Buenos Aires. El presidente, Javier Milei, no dejó duda alguna sobre los planes para someter a la población ante cualquier reclamo a su gobierno al considerar este lunes que “un pueblo libre también requiere de fuerzas de seguridad capacitadas y provistas de las herramientas necesarias para proteger lo más preciado que tenemos, pues el mal existe y quienes eligen ese camino deben ser sometidos por la fuerza”, durante su discurso en homenaje por el 176 aniversario de la muerte del Libertador de Argentina y otros países de América Latina, general José de San Martín.
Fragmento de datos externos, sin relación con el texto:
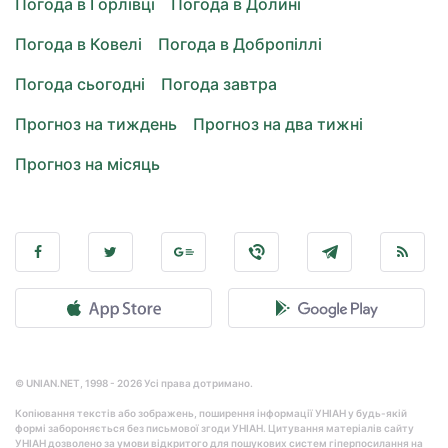
Погода в Горлівці
Погода в Долині
Погода в Ковелі
Погода в Добропіллі
Погода сьогодні
Погода завтра
Прогноз на тиждень
Прогноз на два тижні
Прогноз на місяць
© UNIAN.NET, 1998 - 2026 Усі права дотримано.
Копіювання текстів або зображень, поширення інформації УНІАН у будь-якій
формі забороняється без письмової згоди УНІАН. Цитування матеріалів сайту
УНІАН дозволено за умови відкритого для пошукових систем гіперпосилання на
Después de diez días de permanecer alejado de toda actividad en la residencia presidencial, Milei confirmó la subordinación de las fuerzas policiales, de seguridad y militares a los intereses de Estados Unidos e Israel, comprometidos en acuerdos públicos y secretos desde que asumió el gobierno en diciembre de 2023.
Hoy “la libertad se enfrenta a un nuevo conjunto de enemigos, tanto internos como externos” advirtió Milei, y aseveró que “nos encontramos en un mundo cada vez más complejo e incierto” al destacar que por demasiado tiempo “el instrumento militar de nuestro país” fue “demonizado y desfinanciado”.
Señaló que para “protegernos contra estas enfermedades del alma (rebeliones populares), debemos tener a policías capaces, entrenados y vigilantes que defiendan a los ciudadanos honestos de quienes quieren romper la ley. Pues el ladrón es también un tirano del prójimo y defender la libertad de Argentina es oponerse con toda la fuerza pública a los criminales” el mal que existe y por supuesto del terrorismo.
Fue inevitable que se refiriera a la necesidad de “retomar la protección de nuestras fronteras, de elegir bien nuestras alianzas geopolíticas, de luchar contra todas las formas de terrorismo”, en coincidencia absoluta con los últimas intervenciones injerencistas del embajador de Estados Unidos, Peter Lamelas, tan activo en estos días como los asesores israelíes, que circulan por todo el país.
El gobierno emplea millones de dólares del erario público para la compra de toda clase de armamentos y equipos de última tecnología adquiridos a Israel mayoritariamente, como se ha denunciado incluso en el Congreso y ante la justicia que controla la actual administración.